Thursday, February 18, 2010

When Your Teen Won't Talk

When your teen won't talk, Randy Rolfe, parenting expert, asserts that they are either too busy, tired, hungry, thirsty, or afraid. First do your best to see the basic physical needs are being addressed. Then consider if they could be, from past experience, afraid you won't listen or you will judge them or lecture them. The quickest way to overcome the impass is to ask absolutely nothing of them. Instead propose you do something together which they will enjoy. Randy had a client whose 20 year old son had left his father to live with his mother and didn't want to talk with her at all - just hoped the rules would be more lenient than with dad, which they were. She did lots of nice things to please him like making breakfast, washing clothes, being quiet while he was studying. But no conversation was forthcoming. At Randy's suggestion, she invited him to go out for a meal and then a movie. He baulked at first, but she insisted she just wanted to spend some time with him since soon he would be off on his own. She suggested he pick the restaurant and the movie, which he did. She did not inquire about anything in his life, just spoke about what they were experiencing together there and then at dinner and the movie.

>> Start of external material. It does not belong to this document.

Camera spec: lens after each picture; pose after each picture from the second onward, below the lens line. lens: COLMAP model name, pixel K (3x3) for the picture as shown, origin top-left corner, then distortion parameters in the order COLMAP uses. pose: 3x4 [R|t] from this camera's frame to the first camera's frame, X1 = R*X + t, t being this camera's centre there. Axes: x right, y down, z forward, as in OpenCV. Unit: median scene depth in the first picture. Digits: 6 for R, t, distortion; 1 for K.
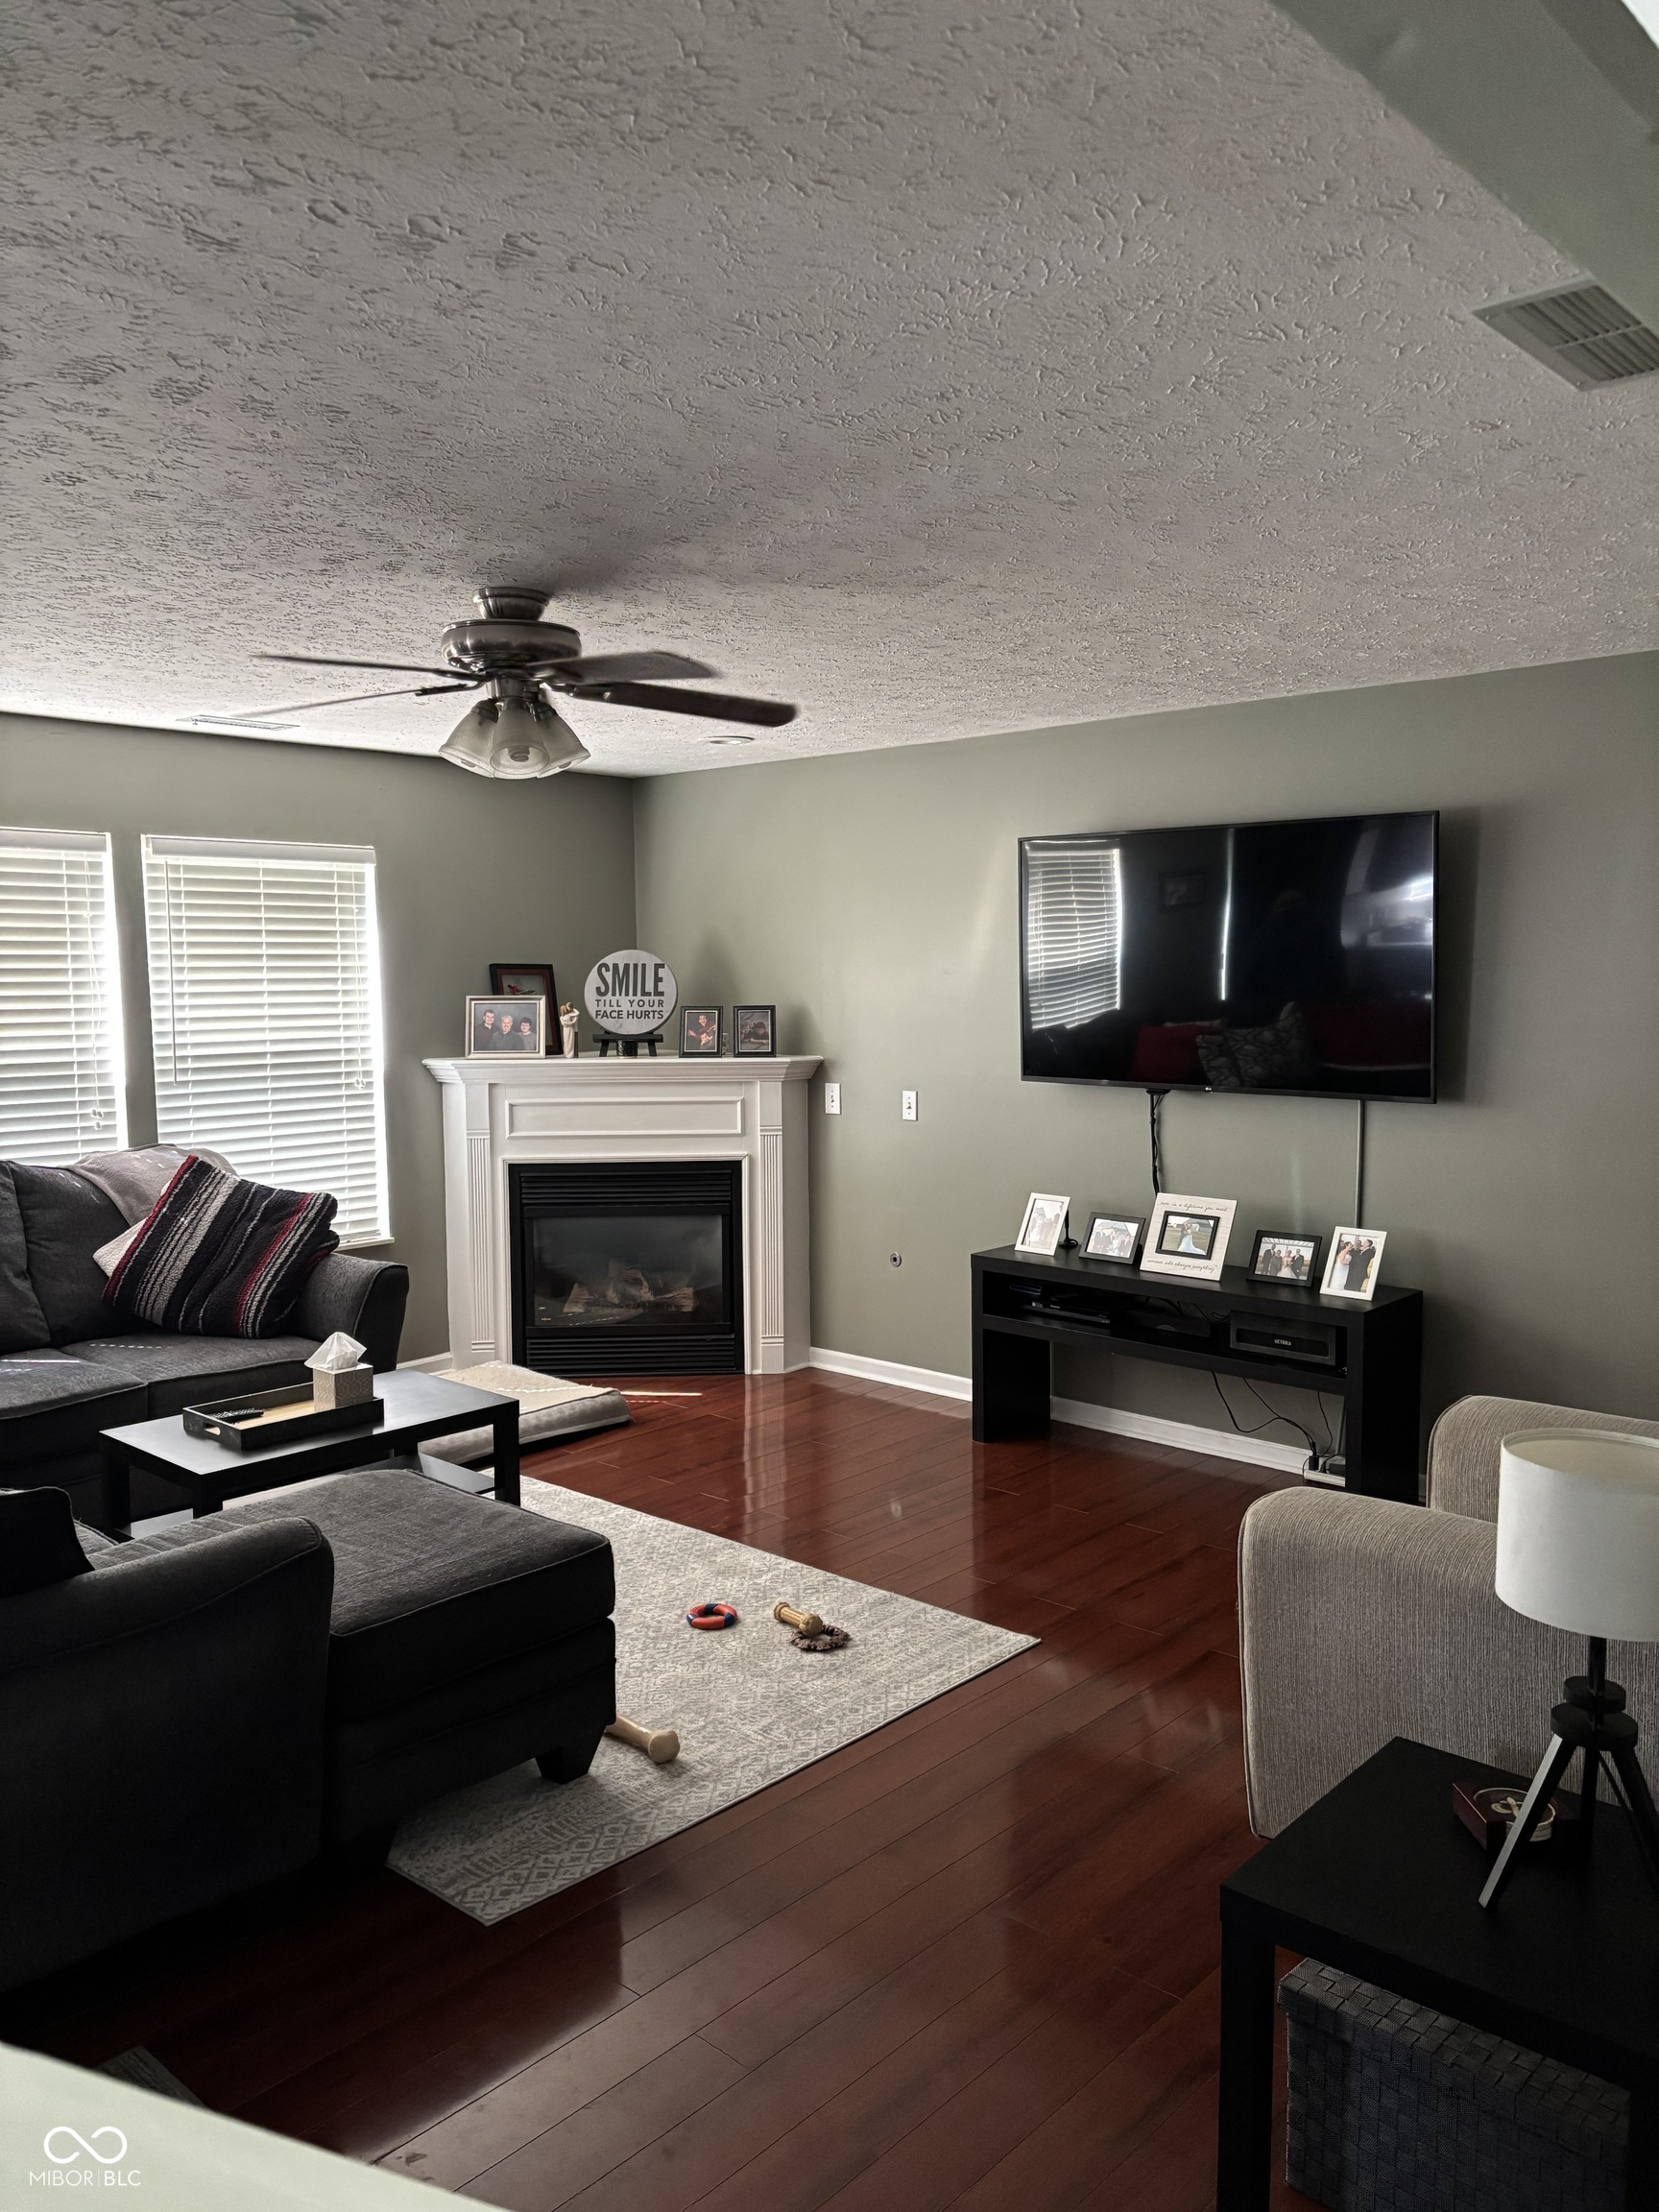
lens RADIAL K [[1656.1, 0, 823.2], [0, 1656.1, 1120.8], [0, 0, 1]] dist [0.082190, -0.070251]
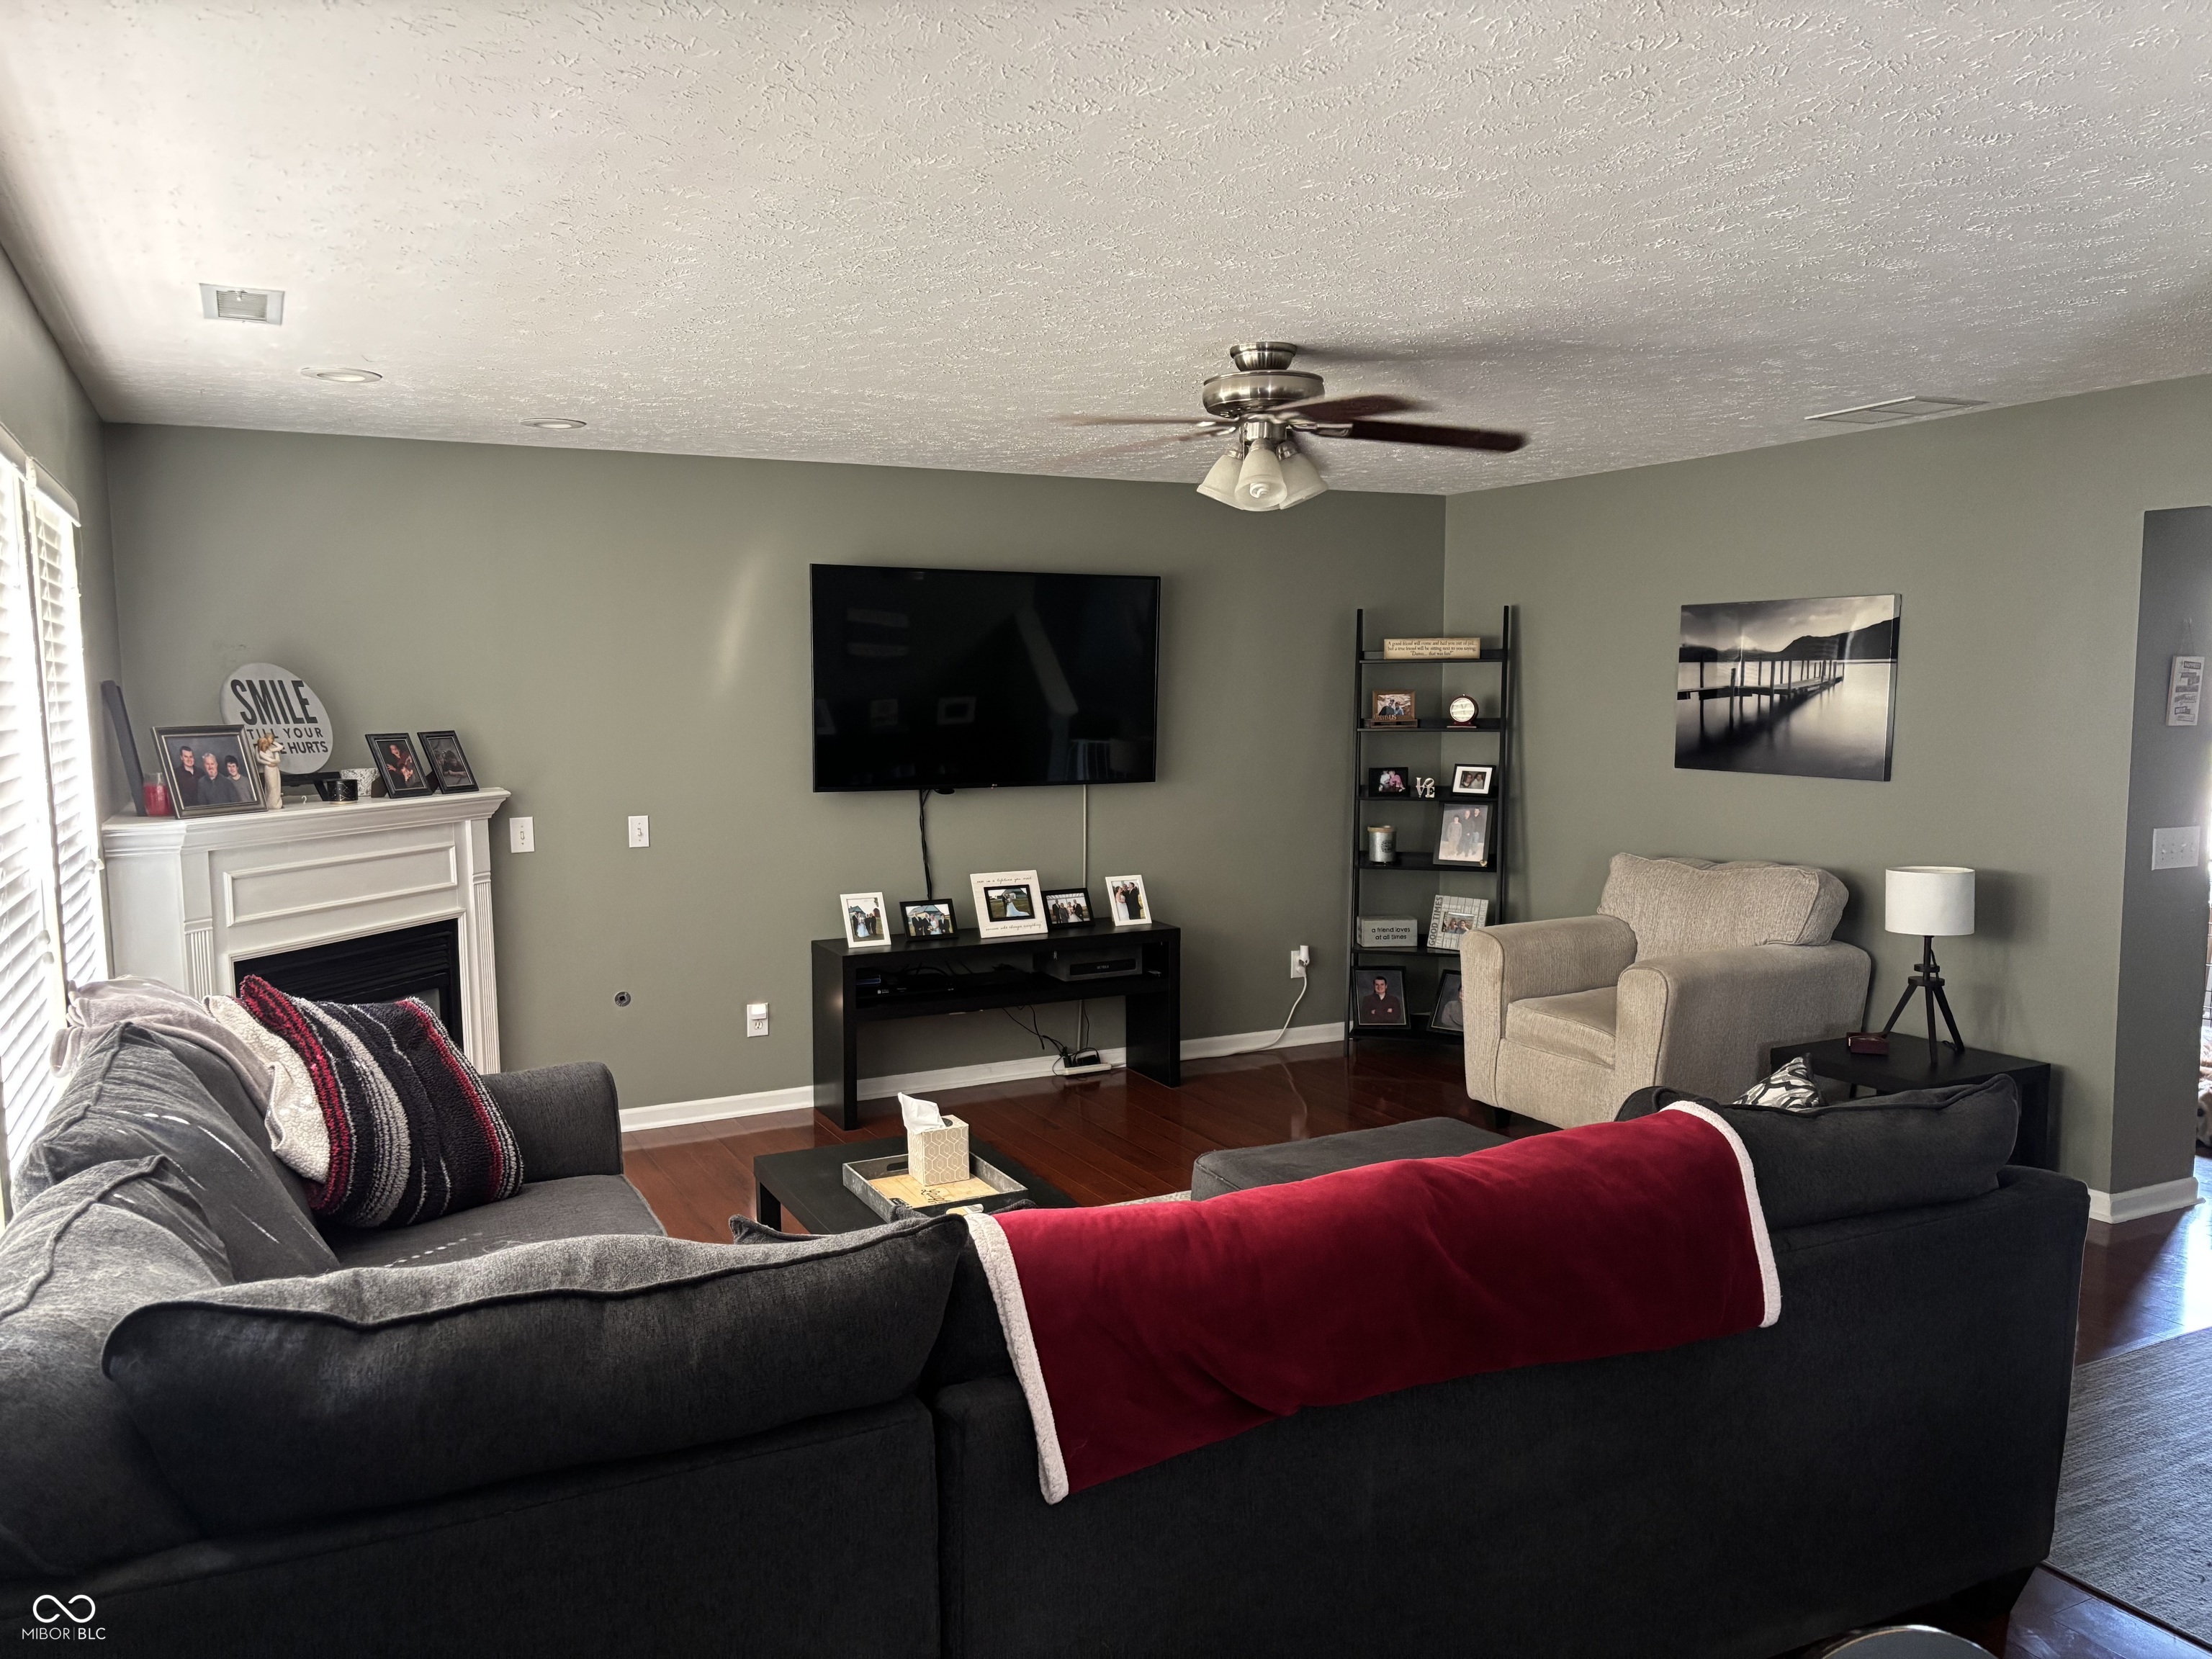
lens RADIAL K [[1656.1, 0, 1100.3], [0, 1656.1, 848.7], [0, 0, 1]] dist [0.082190, -0.070251]
pose [[0.360864, -0.088771, 0.928384, -0.848265], [0.095698, 0.993730, 0.057821, -0.033689], [-0.927696, 0.067979, 0.367096, 0.464430]]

She reported that it was very pleasant, but he still wasn't forthcoming at that time. But then the next day, he sat down for breakfast, thanked her for preparing it, and asked her advice about something at college! She was astounded and delighted. Their relationship was easier from then on.

Randy's book The Seven Secrets of Successful Parents has many useful illustrations like this one.

Randy's take home tip. Parents need to remember that just being there, especially on the teen's terms, is the most powerful expression of your acceptance of them just as they are. When they feel that support, they are empowered to become more!